Providing context for SMS

I'm trying to figure out how to set up an SMS service where users can communicate with people on phones that are not participating in my service. "TextFree" on iPhone does something like what I want to do. They let you sign up, then you can send messages for "free" to other friends that aren't part of the service.
It looks like when you sign up for TextFree, they assign you an email address [user#textfree.us]. People outside the service without MMS capabilities can't send an SMS to this user. The user must first send an SMS to them, starting a conversation. I think this is what they're doing:
Textfree signs up for an account with a bulk SMS provider, and is assigned a single phone #, like "123".
Joe signs up for TextFree, gets assigned email: joe#textfree.us.
Mary wants to send Joe an sms, but can't because she doesn't know what # to direct the sms to.

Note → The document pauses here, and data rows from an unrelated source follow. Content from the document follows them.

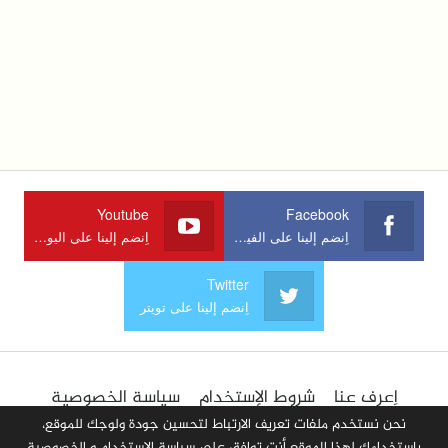
Youtube
Facebook
اِنضم إلينا على الفيسبوك
اِنضم إلينا على اليوتوب
Twitter
اِنضم إلينا على تويتر
اِعرف عنا
شروط الإستخدام
سياسة الخصوصية
الإعلان في الموقع
اِتصل بنا
أضف مقالا
نحن نستخدم ملفات تعريف الارتباط لتحسين جودة ولوجك للموقع،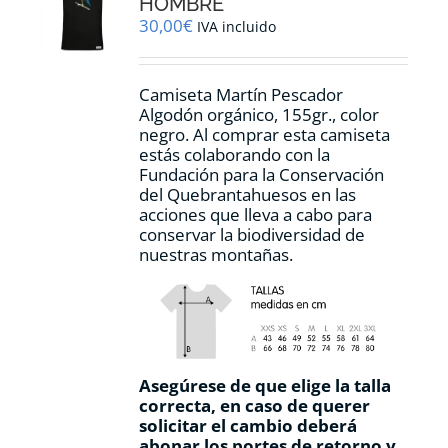
HOMBRE
elegir
30,00
€
IVA incluido
en
la
página
Camiseta Martín Pescador
de
Algodón orgánico, 155gr., color
producto
negro. Al comprar esta camiseta
estás colaborando con la
Fundación para la Conservación
del Quebrantahuesos en las
acciones que lleva a cabo para
conservar la biodiversidad de
nuestras montañas.
Asegúrese de que elige la talla
correcta, en caso de querer
solicitar el cambio deberá
abonar los portes de retorno y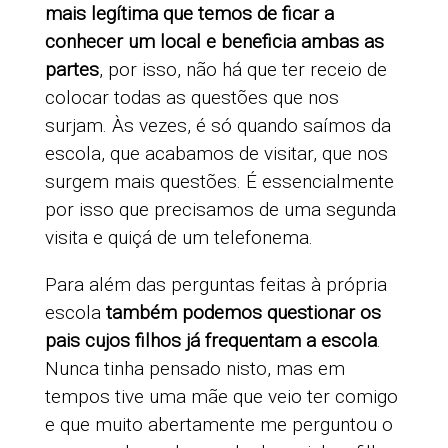
mais legítima que temos de ficar a
conhecer um local e beneficia ambas as
partes
, por isso, não há que ter receio de
colocar todas as questões que nos
surjam. Às vezes, é só quando saímos da
escola, que acabamos de visitar, que nos
surgem mais questões. É essencialmente
por isso que precisamos de uma segunda
visita e quiçá de um telefonema.
Para além das perguntas feitas à própria
escola
também podemos questionar os
pais cujos filhos já frequentam a escola
.
Nunca tinha pensado nisto, mas em
tempos tive uma mãe que veio ter comigo
e que muito abertamente me perguntou o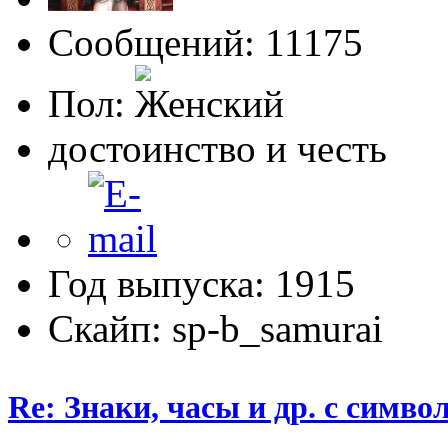
Сообщений: 11175
Пол:
достоинство и честь
Год выпуска: 1915
Скайп: sp-b_samurai
Re: Знаки, часы и др. с сим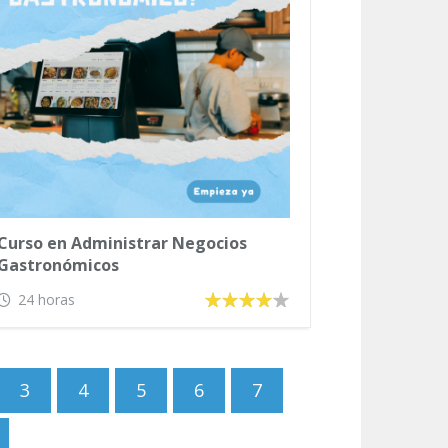
Curso en Administrar Negocios
Gastronómicos
24 horas
3
4
5
6
7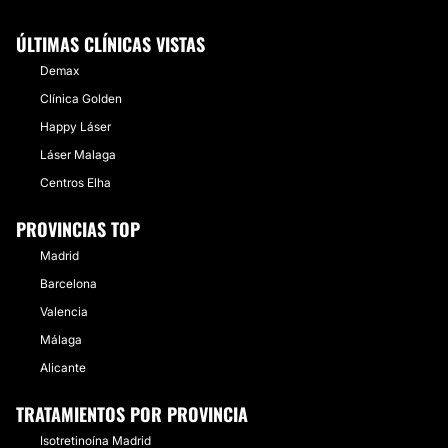
ÚLTIMAS CLÍNICAS VISTAS
Demax
Clínica Golden
Happy Láser
Láser Malaga
Centros Elha
PROVINCIAS TOP
Madrid
Barcelona
Valencia
Málaga
Alicante
TRATAMIENTOS POR PROVINCIA
Isotretinoína Madrid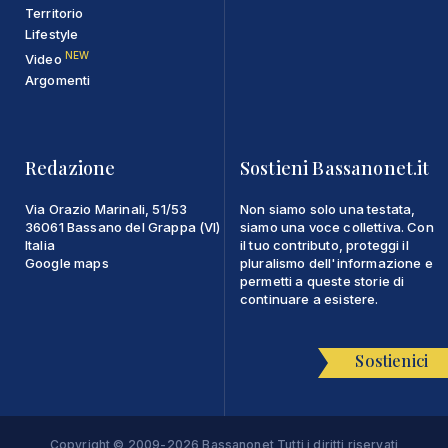
Territorio
Lifestyle
NEW
Video
Argomenti
Redazione
Sostieni Bassanonet.it
Via Orazio Marinali, 51/53
Non siamo solo una testata,
36061 Bassano del Grappa (VI)
siamo una voce collettiva. Con
Italia
il tuo contributo, proteggi il
Google maps
pluralismo dell'informazione e
permetti a queste storie di
continuare a esistere.
Sostienici
Copyright © 2009-2026 Bassanonet Tutti i diritti riservati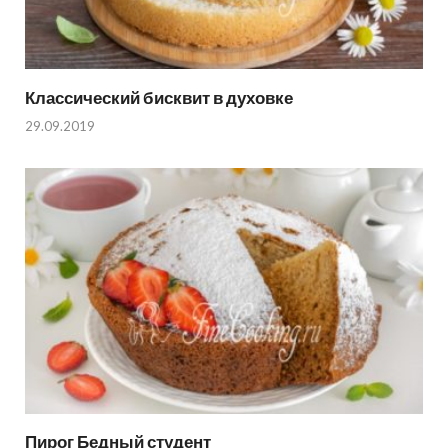
Классический бисквит в духовке
29.09.2019
Пирог Бедный студент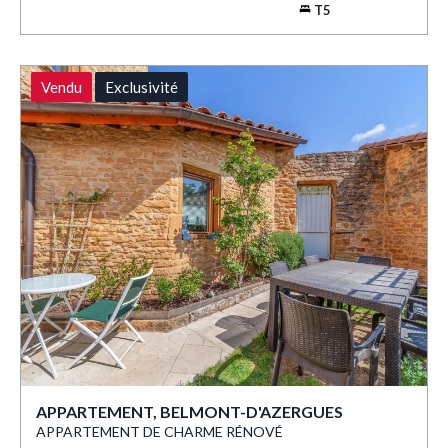
T5
Vendu
Exclusivité
APPARTEMENT, BELMONT-D'AZERGUES
APPARTEMENT DE CHARME RÉNOVÉ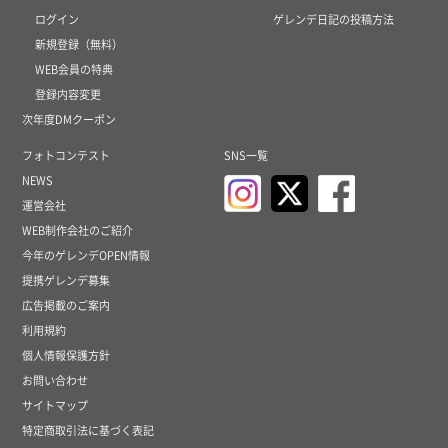
ログイン
ゲレンデ日記の投稿方法
新規登録（無料）
WEB会員の特典
登録内容変更
次年度DMクーポン
フォトコンテスト
SNS一覧
NEWS
運営会社
WEB制作会社のご紹介
今年のゲレンデOPEN情報
提携ゲレンデ募集
広告掲載のご案内
利用規約
個人情報保護方針
お問い合わせ
サイトマップ
特定商取引法に基づく表記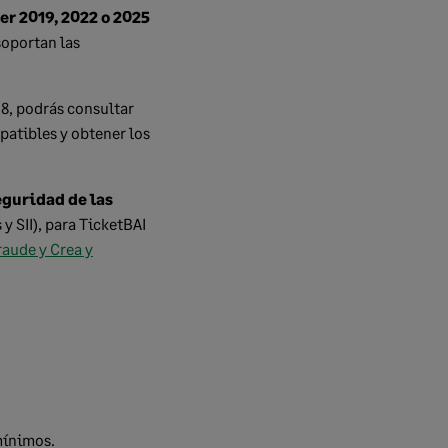
r 2019, 2022 o 2025
soportan las
8, podrás consultar
patibles y obtener los
eguridad de las
y SII), para TicketBAI
raude y Crea y
mínimos.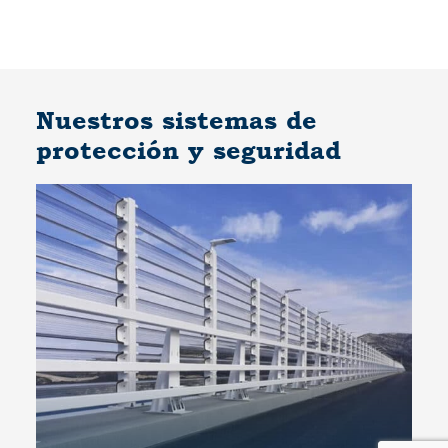
Nuestros sistemas de
protección y seguridad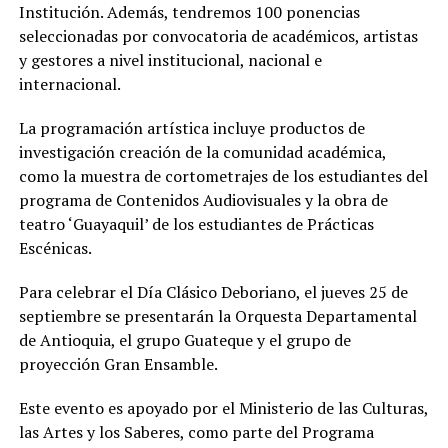
Institución. Además, tendremos 100 ponencias
seleccionadas por convocatoria de académicos, artistas
y gestores a nivel institucional, nacional e
internacional.
La programación artística incluye productos de
investigación creación de la comunidad académica,
como la muestra de cortometrajes de los estudiantes del
programa de Contenidos Audiovisuales y la obra de
teatro ‘Guayaquil’ de los estudiantes de Prácticas
Escénicas.
Para celebrar el Día Clásico Deboriano, el jueves 25 de
septiembre se presentarán la Orquesta Departamental
de Antioquia, el grupo Guateque y el grupo de
proyección Gran Ensamble.
Este evento es apoyado por el Ministerio de las Culturas,
las Artes y los Saberes, como parte del Programa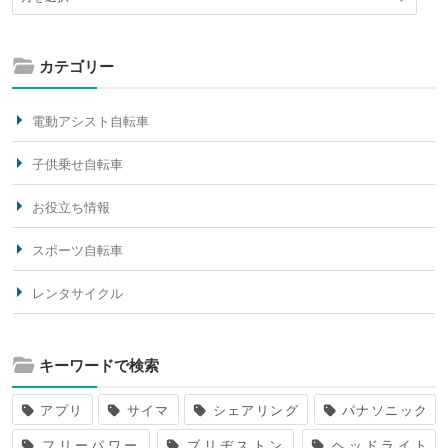
カテゴリー
電動アシスト自転車
子供乗せ自転車
お役立ち情報
スポーツ自転車
レンタサイクル
キーワードで検索
アプリ
サイマ
シェアリング
パナソニック
フリーパワー
ブリヂストン
ヘッドライト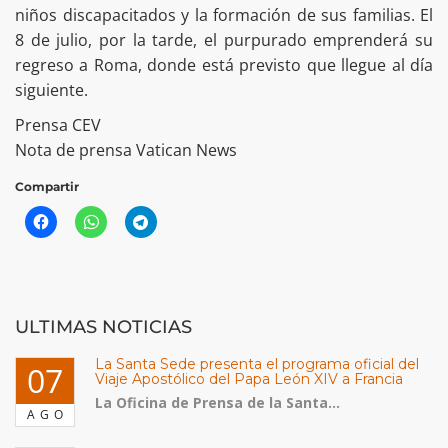
niños discapacitados y la formación de sus familias. El
8 de julio, por la tarde, el purpurado emprenderá su
regreso a Roma, donde está previsto que llegue al día
siguiente.
Prensa CEV
Nota de prensa Vatican News
Compartir
ULTIMAS NOTICIAS
La Santa Sede presenta el programa oficial del
07
Viaje Apostólico del Papa León XIV a Francia
La Oficina de Prensa de la Santa...
AGO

Joe sends an sms to Mary using textfree. This really just makes an http request to some textfree server. The server gets the request, and the destination # (Mary's phone).
The server sends the sms out using their bulk sms api provider.
Mary receives the sms, and sees the originator phone # as "123".
Mary replies to the sms, using this phone #, "123".
Their sms provider receives the message, and forwards it to textfree's http server.
Textfree now has to resolve that the sms received by Mary's phone # is destined for Joe (not sure how this can be done), so it can be delivered to Joe's account.
I think that all makes sense and seems feasible, I'm just not sure about that last step, how they could figure out which conversation sms' belong to. If all outside users are directing their sms to phone #123, how could I figure out which internal user the message is destined for? Is there some way to embed a unique identifier in an SMS, so that when the external user replies to the SMS, some unique ID can be embedded in there to provide that type of context to read on the reply side of things?
Long question, thanks for any thoughts!
As for the last part of your question (unique ID in SMS):
I know of no mechanism that could help you here. When replying to a short message phones only set the sender address as destination and the user is free to type the text. The headers in a short message PDU are solely for the basic transport parameters (encoding, sender-ID, ...). There is a way to define so called user data headers, but for this to be of any use for you, you'd have to be in control of most of the devices that are involved in the message delivery, including the handsets... So basically the only way I see to correlate messages with each other reliably is the use of some ID within the message text.
An alternate approach would be to rent a bunch of numbers and assign these permanently (I assume some subscription model here) to your users. This way you could use these as identification numbers within your service and forward the messages to their real phone numbers (or even a completely different media like email / instant messenger).